YOUR ASSIGNMENT >> Find the lines holding the string "TensorFlow" in the data, then copy all of them.

● ● ● ● ● ● ●

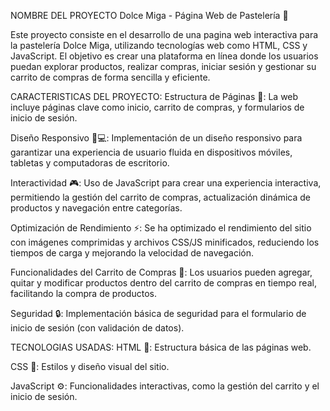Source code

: NOMBRE DEL PROYECTO Dolce Miga - Página Web de Pastelería 🍰

Este proyecto consiste en el desarrollo de una pagina web interactiva
para la pastelería Dolce Miga, utilizando tecnologías web como HTML, CSS y JavaScript.
El objetivo es crear una plataforma en línea donde los usuarios puedan explorar productos,
realizar compras, iniciar sesión y gestionar su carrito de compras de forma sencilla y eficiente.

CARACTERISTICAS DEL PROYECTO:
Estructura de Páginas 📄: La web incluye páginas clave como inicio, carrito de compras, y formularios de inicio de sesión.

Diseño Responsivo 📱💻: Implementación de un diseño responsivo para garantizar una 
experiencia de usuario fluida en dispositivos móviles, tabletas y computadoras de escritorio.

Interactividad 🎮: Uso de JavaScript para crear una experiencia interactiva, 
permitiendo la gestión del carrito de compras, actualización dinámica de productos y 
navegación entre categorías.

Optimización de Rendimiento ⚡: Se ha optimizado el rendimiento del sitio con imágenes comprimidas 
y archivos CSS/JS minificados, reduciendo los tiempos de carga y mejorando la velocidad de navegación.

Funcionalidades del Carrito de Compras 🛒: Los usuarios pueden agregar, quitar y modificar productos 
dentro del carrito de compras en tiempo real, facilitando la compra de productos.

Seguridad 🔒: Implementación básica de seguridad para el formulario de inicio de sesión (con validación de datos).

TECNOLOGIAS USADAS:
HTML 📑: Estructura básica de las páginas web.

CSS 🎨: Estilos y diseño visual del sitio.

JavaScript ⚙️: Funcionalidades interactivas, como la gestión del carrito y el inicio de sesión.
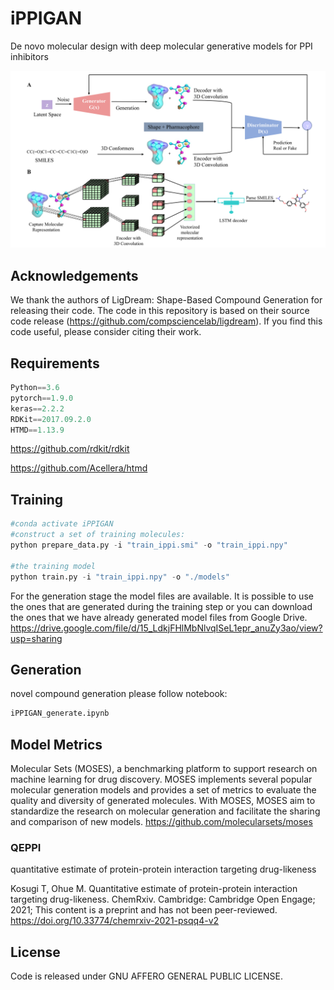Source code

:# iPPIGAN

De novo molecular design with deep molecular generative models for PPI inhibitors 

![Model Architecture of iPPIGAN](https://github.com/AspirinCode/iPPIGAN/blob/main/Image/iPPIGAN.png)

## Acknowledgements
We thank the authors of LigDream: Shape-Based Compound Generation for releasing their code. The code in this repository is based on their source code release (https://github.com/compsciencelab/ligdream). If you find this code useful, please consider citing their work.

## Requirements
```python
Python==3.6
pytorch==1.9.0
keras==2.2.2
RDKit==2017.09.2.0
HTMD==1.13.9
```

https://github.com/rdkit/rdkit

https://github.com/Acellera/htmd

## Training
```python
#conda activate iPPIGAN
#construct a set of training molecules:
python prepare_data.py -i "train_ippi.smi" -o "train_ippi.npy"

#the training model
python train.py -i "train_ippi.npy" -o "./models"
```

For the generation stage the model files are available. It is possible to use the ones that are generated during the training step or you can download the ones that we have already generated model files from Google Drive. 
https://drive.google.com/file/d/15_LdkjFHlMbNlvqISeL1epr_anuZy3ao/view?usp=sharing


## Generation
novel compound generation please follow notebook:

```python
iPPIGAN_generate.ipynb
```

## Model Metrics
Molecular Sets (MOSES), a benchmarking platform to support research on machine learning for drug discovery. MOSES implements several popular molecular generation models and provides a set of metrics to evaluate the quality and diversity of generated molecules. With MOSES, MOSES aim to standardize the research on molecular generation and facilitate the sharing and comparison of new models.
https://github.com/molecularsets/moses


### QEPPI
quantitative estimate of protein-protein interaction targeting drug-likeness

Kosugi T, Ohue M. Quantitative estimate of protein-protein interaction targeting drug-likeness. ChemRxiv. Cambridge: Cambridge Open Engage; 2021;  This content is a preprint and has not been peer-reviewed.
https://doi.org/10.33774/chemrxiv-2021-psqq4-v2

## License
Code is released under GNU AFFERO GENERAL PUBLIC LICENSE.


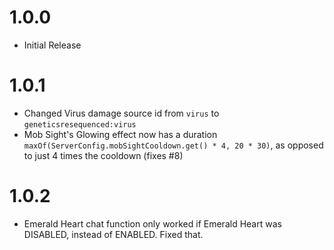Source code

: # 1.0.0

- Initial Release

# 1.0.1

- Changed Virus damage source id from `virus` to `geneticsresequenced:virus`
- Mob Sight's Glowing effect now has a duration `maxOf(ServerConfig.mobSightCooldown.get() * 4, 20 * 30)`, as opposed to just 4 times the cooldown (fixes #8)

# 1.0.2

- Emerald Heart chat function only worked if Emerald Heart was DISABLED, instead of ENABLED. Fixed that.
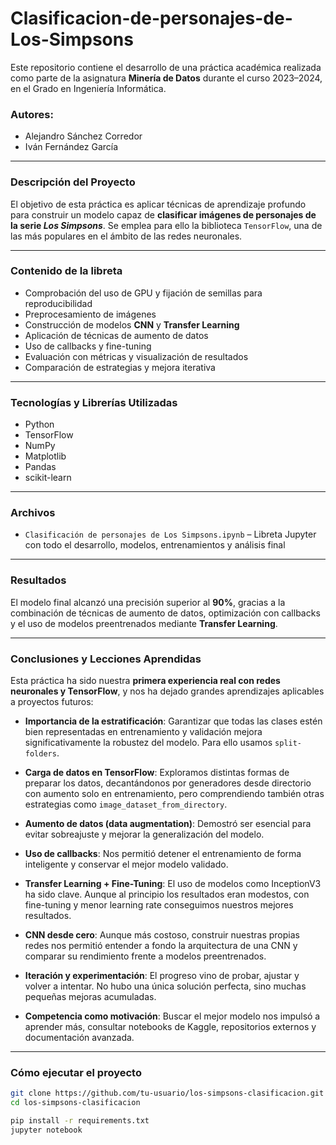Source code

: # Clasificacion-de-personajes-de-Los-Simpsons

Este repositorio contiene el desarrollo de una práctica académica realizada como parte de la asignatura **Minería de Datos** durante el curso 2023–2024, en el Grado en Ingeniería Informática.

### Autores:

* Alejandro Sánchez Corredor
* Iván Fernández García
  
---

### Descripción del Proyecto

El objetivo de esta práctica es aplicar técnicas de aprendizaje profundo para construir un modelo capaz de **clasificar imágenes de personajes de la serie *Los Simpsons***. Se emplea para ello la biblioteca `TensorFlow`, una de las más populares en el ámbito de las redes neuronales.

---

### Contenido de la libreta

* Comprobación del uso de GPU y fijación de semillas para reproducibilidad
* Preprocesamiento de imágenes
* Construcción de modelos **CNN** y **Transfer Learning**
* Aplicación de técnicas de aumento de datos
* Uso de callbacks y fine-tuning
* Evaluación con métricas y visualización de resultados
* Comparación de estrategias y mejora iterativa

---

### Tecnologías y Librerías Utilizadas

* Python
* TensorFlow
* NumPy
* Matplotlib
* Pandas
* scikit-learn

---

### Archivos

* `Clasificación de personajes de Los Simpsons.ipynb` – Libreta Jupyter con todo el desarrollo, modelos, entrenamientos y análisis final

---

### Resultados

El modelo final alcanzó una precisión superior al **90%**, gracias a la combinación de técnicas de aumento de datos, optimización con callbacks y el uso de modelos preentrenados mediante **Transfer Learning**.

---

### Conclusiones y Lecciones Aprendidas

Esta práctica ha sido nuestra **primera experiencia real con redes neuronales y TensorFlow**, y nos ha dejado grandes aprendizajes aplicables a proyectos futuros:

* **Importancia de la estratificación**: Garantizar que todas las clases estén bien representadas en entrenamiento y validación mejora significativamente la robustez del modelo. Para ello usamos `split-folders`.

* **Carga de datos en TensorFlow**: Exploramos distintas formas de preparar los datos, decantándonos por generadores desde directorio con aumento solo en entrenamiento, pero comprendiendo también otras estrategias como `image_dataset_from_directory`.

* **Aumento de datos (data augmentation)**: Demostró ser esencial para evitar sobreajuste y mejorar la generalización del modelo.

* **Uso de callbacks**: Nos permitió detener el entrenamiento de forma inteligente y conservar el mejor modelo validado.

* **Transfer Learning + Fine-Tuning**: El uso de modelos como InceptionV3 ha sido clave. Aunque al principio los resultados eran modestos, con fine-tuning y menor learning rate conseguimos nuestros mejores resultados.

* **CNN desde cero**: Aunque más costoso, construir nuestras propias redes nos permitió entender a fondo la arquitectura de una CNN y comparar su rendimiento frente a modelos preentrenados.

* **Iteración y experimentación**: El progreso vino de probar, ajustar y volver a intentar. No hubo una única solución perfecta, sino muchas pequeñas mejoras acumuladas.

* **Competencia como motivación**: Buscar el mejor modelo nos impulsó a aprender más, consultar notebooks de Kaggle, repositorios externos y documentación avanzada.

---

### Cómo ejecutar el proyecto

```bash
git clone https://github.com/tu-usuario/los-simpsons-clasificacion.git
cd los-simpsons-clasificacion

pip install -r requirements.txt
jupyter notebook
```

● ● ● ● ● ● ●

TASK SOLUTION >>
El objetivo de esta práctica es aplicar técnicas de aprendizaje profundo para construir un modelo capaz de **clasificar imágenes de personajes de la serie *Los Simpsons***. Se emplea para ello la biblioteca `TensorFlow`, una de las más populares en el ámbito de las redes neuronales.
* TensorFlow
Esta práctica ha sido nuestra **primera experiencia real con redes neuronales y TensorFlow**, y nos ha dejado grandes aprendizajes aplicables a proyectos futuros:
* **Carga de datos en TensorFlow**: Exploramos distintas formas de preparar los datos, decantándonos por generadores desde directorio con aumento solo en entrenamiento, pero comprendiendo también otras estrategias como `image_dataset_from_directory`.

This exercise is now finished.